Dans son dernier rapport édité par la très fidèle IDC, la Business Software Assocation (BSA*), estime que le « taux de piratage de logiciels » s’est maintenu à 36% dans l’Union, contre 37% l’an passé. Un résultat « positif » malgré l’élargissement de l’Union, qui serait dû à l’harmonisation des législations européennes.En France, ce taux de contrefaçon logicielle reste supérieur à ce chiffre. Toutefois, il aurait perdu 2 points, passant de 47 à 45%. Avec l’approche très mécanique qui lui est chère, la BSA estime que ce recul engendre une baisse du préjudice dû aux logiciels illégalement installés sur micro-ordinateurs de 515 millions de dollars.
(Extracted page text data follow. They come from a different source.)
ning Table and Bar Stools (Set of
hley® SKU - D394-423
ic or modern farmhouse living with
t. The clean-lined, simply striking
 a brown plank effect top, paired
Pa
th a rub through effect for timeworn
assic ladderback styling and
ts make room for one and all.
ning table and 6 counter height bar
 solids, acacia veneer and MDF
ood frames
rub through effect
« Le préjudice dû aux logiciels illégalement installés sur micro-ordinateurs a diminué de 1 milliard de dollars (soit environ 750 millions d’euros), tout en restant à un niveau élevé, évalué à 11 milliards de dollars (soit environ 8,25 milliards d’euros). »
Si l’association se félicite des normes européennes, la BSA craint cependant la directive destinée à l’harmonisation au sein de l’Union Européenne des mesures pénales en matière de droits de propriété intellectuelle : « Certaines de ses définitions pourraient permettre à des individus de placer sur internet des logiciels téléchargeables par des tiers dans la mesure où ils n’en tirent pas de profit commercial. Cela fait écho à la situation juridique actuelle de pays comme la Chine. »
Bien que cruciale, l’information n’est pas souvent donnée. Voilà donc les diverses étapes du processus de calcul du fameux taux de piratage : il consiste d'abord à connaître le volume de livraison des micro-ordinateurs sur une période. Des données de base qui proviennent des fournisseurs.
On prend également le chiffre d’affaires du marché logiciel, « obtenus au cours d’entretiens avec les fournisseurs dans chaque pays et recoupés à l’aide de chiffres mondiaux et d’états financiers ». L’on prend encore note des ventes de « logiciels légitimes », « calculées à partir de la valeur moyenne des systèmes estimée lors des analyses par pays et par région et portant sur cinq catégories de logiciels (collaboration, bureautique, sécurité, systèmes d’exploitation, autres) » et de l’équipement logiciel c'est-à-dire du volume d’unités de logiciels installées et/ou préinstallées (OEM) sur des micro-ordinateurs au cours de l’année. Dans ce grand bouillon, sont ajoutées les données liées aux logiciels « shareware » ou « open source » et autres environnements non Windows.La marmite étant prête, on arrive à la base logicielle totale : il s’agit du volume total des logiciels, légitimes et piratés, installés au cours de l’année. Il s’obtient en multipliant le nombre de micro-ordinateurs recevant de nouveaux logiciels au cours de l’année par le nombre moyen de logiciels par micro-ordinateur installés. Le processus touche alors enfin à sa fin : pour déterminer les logiciels piratés, il « suffit » de faire la différence entre les unités de logiciels achetées ou légitimes et la base logicielle totale. Le taux de piratage étant alors le pourcentage de la base logicielle totale provenant du piratage. Simple, non ?
(* La BSA est une association d’éditeurs, regroupés dans de la lutte contre le piratage de leurs produits. Parmis ses adhérents figurent Adobe, Apple, Microsoft, RSA Security, Symantec, etc.)